# emac help



## DFW (Jun 12, 2004)

Hi TSG

I have never used a mac before but today have got my hands on my 1st, it's a emac, the trouble is when I start it, it only displays the ? mark, Which by googling it I think that something wrong with the OS, it;s a freebie so no cd or dvd's came with it.
Any pointers in the right direction would be helpful.

Thanks


----------



## VegasACF (May 27, 2005)

It does indeed sound as though the OS is corrupted. You'll need to get your hands on an installation disk, preferably through legitimate means, and either reinstall or run the Disk Utility to see if you can ascertain the problem (it's on the install disk, accessible via the menus when the install application runs).

I don't _believe_ the eMac is bootable in OS 9 (though I could be wrong -- it's happened before [once]), so you'll need a copy of OS X. I recommend the latest build, 10.4.2.

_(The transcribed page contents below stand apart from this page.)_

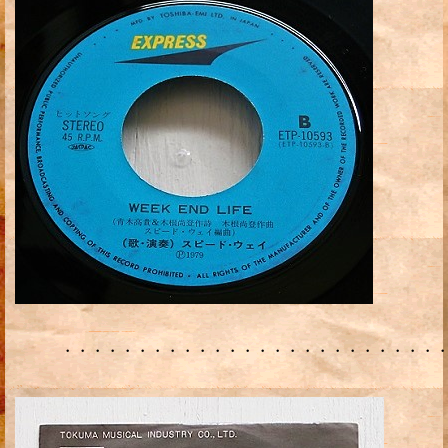
・・・・・・・・・・・・・・・・・・・・・・・・・・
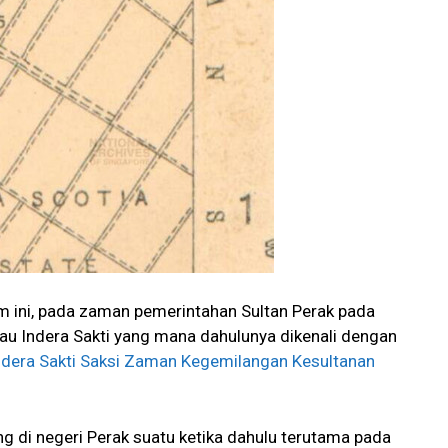
m ini, pada zaman pemerintahan Sultan Perak pada
ulau Indera Sakti yang mana dahulunya dikenali dengan
ndera Sakti Saksi Zaman Kegemilangan Kesultanan
 di negeri Perak suatu ketika dahulu terutama pada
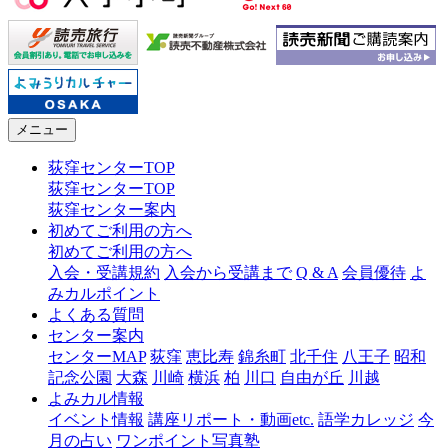
メニュー
荻窪センターTOP
荻窪センターTOP
荻窪センター案内
初めてご利用の方へ
初めてご利用の方へ
入会・受講規約
入会から受講まで
Q & A
会員優待
よ
みカルポイント
よくある質問
センター案内
センターMAP
荻窪
恵比寿
錦糸町
北千住
八王子
昭和
記念公園
大森
川崎
横浜
柏
川口
自由が丘
川越
よみカル情報
イベント情報
講座リポート・動画etc.
語学カレッジ
今
月の占い
ワンポイント写真塾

Once you acquire your copy of the OS you'll need to start up the computer, entice it to opening up the DVD-ROM drive, place the disk in the tray (or in the slot... it's been a while since I've looked at an eMac, so whichever is appropriate), and press the "C" key. Since the OS appears to be corrupted it might not be necessary to cycle the power to the machine, but if merely pressing the "C" key has no effect turn it off and, while holding the "C" key turn it back on. This forces the computer to look to the optical drive for its startup disk.

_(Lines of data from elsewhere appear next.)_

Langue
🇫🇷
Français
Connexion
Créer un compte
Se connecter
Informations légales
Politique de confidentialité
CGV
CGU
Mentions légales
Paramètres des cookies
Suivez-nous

This should get you going. Let us know how you're able to get along, and if you have further questions please don't hesitate to ask.

P.S. I'm seeing quite a bit of police activity in the Notting Hill area on our news networks. I hope that if you're near that area you're safe, and that the police are successful in their quest to rout out these animals that are plaguing your beautiful country (I spent several months there some years back and love it there).


----------



## DFW (Jun 12, 2004)

Thanks for the reply, I thought as much, I will get my hands on a legit os, and try your suggestions.

Thanks

Ps, thanks I am miles away, looks like there looking for more bombers in the smoke (london), I think a lot peaple are worried it's going to starrt up in more city's, like going back to the days the IRA were bombing the streets, then at least they gave a 2 min warning sometimes.


----------



## VegasACF (May 27, 2005)

DFW said:


> ...like going back to the days the IRA were bombing the streets, then at least they gave a 2 min warning.

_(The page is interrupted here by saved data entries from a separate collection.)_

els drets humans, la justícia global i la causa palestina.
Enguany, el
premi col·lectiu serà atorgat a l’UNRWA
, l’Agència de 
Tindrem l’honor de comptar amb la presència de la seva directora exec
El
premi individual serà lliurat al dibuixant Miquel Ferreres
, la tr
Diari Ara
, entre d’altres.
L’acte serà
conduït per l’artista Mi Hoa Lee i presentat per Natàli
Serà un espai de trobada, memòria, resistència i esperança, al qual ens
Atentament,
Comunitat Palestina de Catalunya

That's because the IRA's bombings were to send a message (though I vehemently disagree with the tactic). These animals, on the other hand, are just trying to kill infidels and get their 70 virgins in Heaven.


----------



## DFW (Jun 12, 2004)

I know what you mine, have a look at this thread, makes interesting reading.

http://forums.techguy.org/t193228.html


----------



## DPiT (Jul 21, 2005)

I also agree, sounds like OS corruption and reinstalling the OS would be the way to go.


----------